If You Want to Help HR, Get Out of the Echo Chamber

Sep 22

The significant problems we have cannot be solved at the same level of thinking with which we created them.Albert Einstein

Last Thursday, I went to a book signing for The Rookie, a science fiction book by Scott Sigler about an intergalatic football league 700 years in the future.

In addition to getting to listen to Sigler’s process for research and writing his upcoming 37 books (yep, he has that many in the pipeline), I also got to hang out with the gifted graphic designer Donna Mugavero (aka MsInformation) and The Maestro, George Hrab. We talked about business, the creative process, and what it would take to create a colony on Mars. We talked about audiences. About expectations.
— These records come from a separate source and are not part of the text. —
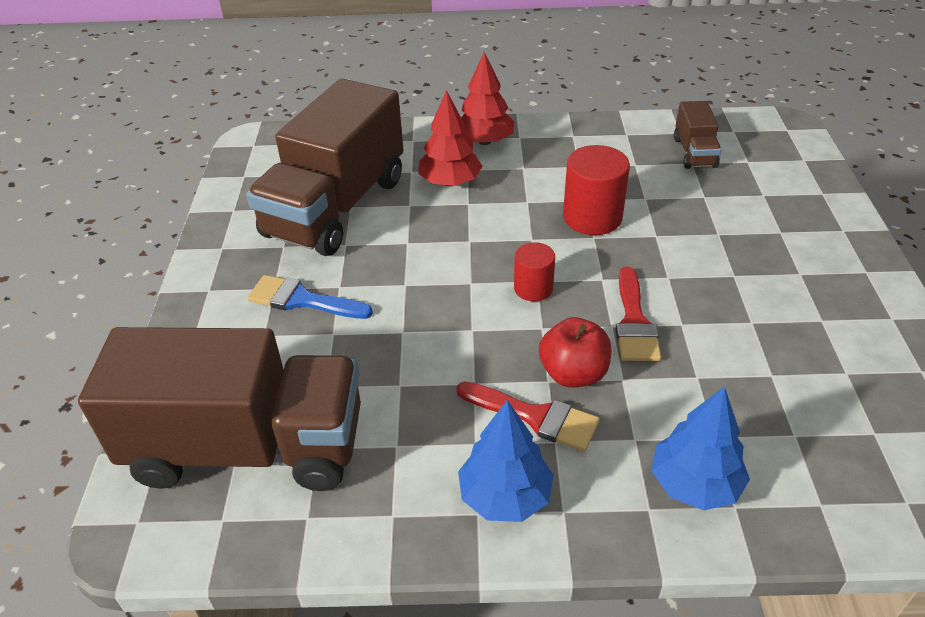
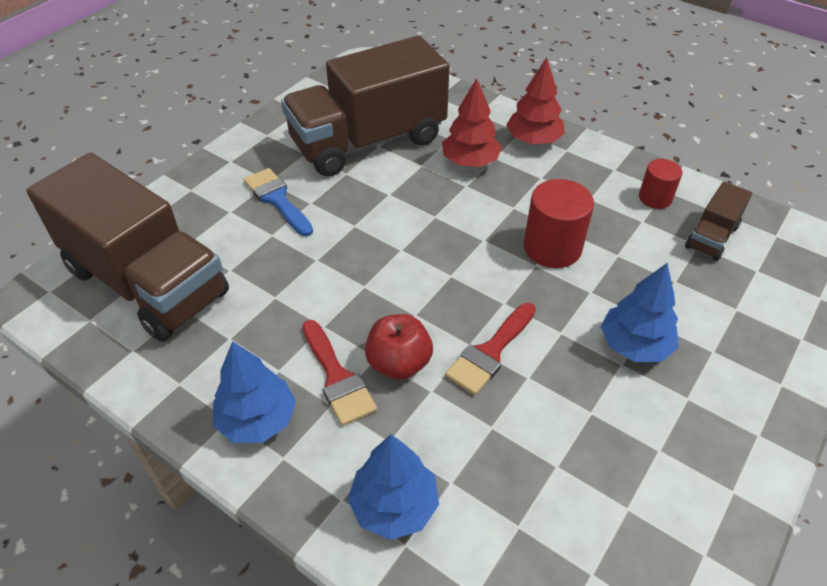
camera: 35 degrees right, 5 degrees up
(533, 288) = (441, 280): red cylinder -> red cylinder (655, 198)
(728, 257) = (634, 345): none -> blue tree

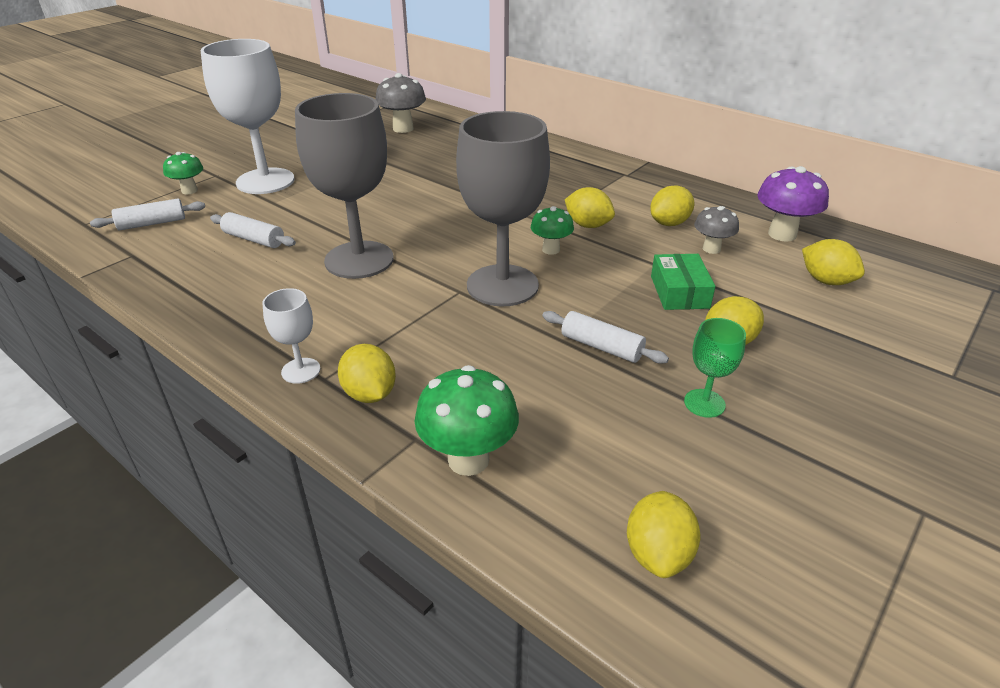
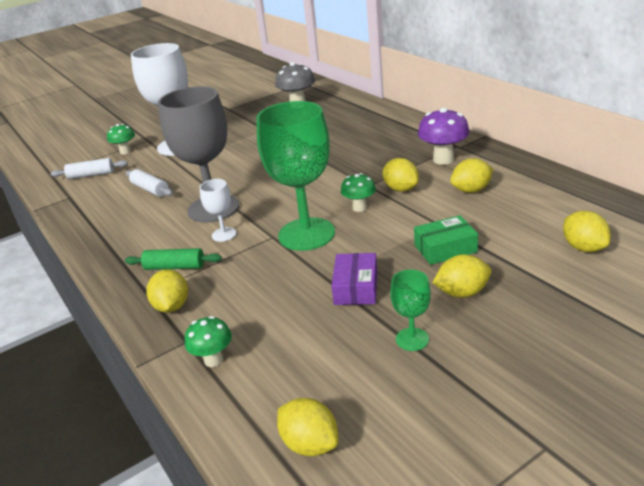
camera: 20 degrees right, 5 degrees down
(301, 371) = (135, 286): white goblet -> white goblet (224, 234)
(345, 340) = (175, 267): none -> green rolling pin
(468, 459) = (213, 360): green mushroom -> green mushroom, size x0.63
(502, 285) = (306, 234): grey goblet -> green goblet
(601, 347) = (356, 287): white rolling pin -> purple box
(658, 553) = (310, 444): yellow lemon -> yellow lemon turned 75 degrees counterclockwise
(679, 292) = (445, 248): green box -> green box turned 60 degrees clockwise
(711, 249) = (495, 214): grey mushroom -> none
(782, 234) = (568, 204): purple mushroom -> purple mushroom (443, 159)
About communication. And the meaning of “far.” Check out George Hrab’s FAR in the embedded video below to see what I mean.
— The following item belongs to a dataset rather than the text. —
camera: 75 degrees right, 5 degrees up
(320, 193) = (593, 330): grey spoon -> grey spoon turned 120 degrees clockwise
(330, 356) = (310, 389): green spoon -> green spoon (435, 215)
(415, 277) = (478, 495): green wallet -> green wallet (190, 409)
You know what the really good part was? We didn’t talk about HR.

If you want to help HR, get out of the echo chamber. Complaining about HR is fun. It’s easy. And it’s useless. Doing something about it is something else entirely. I know some real HR superstars. They’re not in the echo chamber. They don’t waste time as disgruntled middle managers. They’re doing things. That includes knowing what’s happening outside HR. Sometimes that means going far, far, far, far away from the echo chamber. Really far.

About the Author
Frank Roche

Frank started IFRACTAL over 7 years ago with Sarah Chambers. Together, they've created HR communications and HR software for some of the world's leading companies. Frank is also studying Flamenco guitar and origami.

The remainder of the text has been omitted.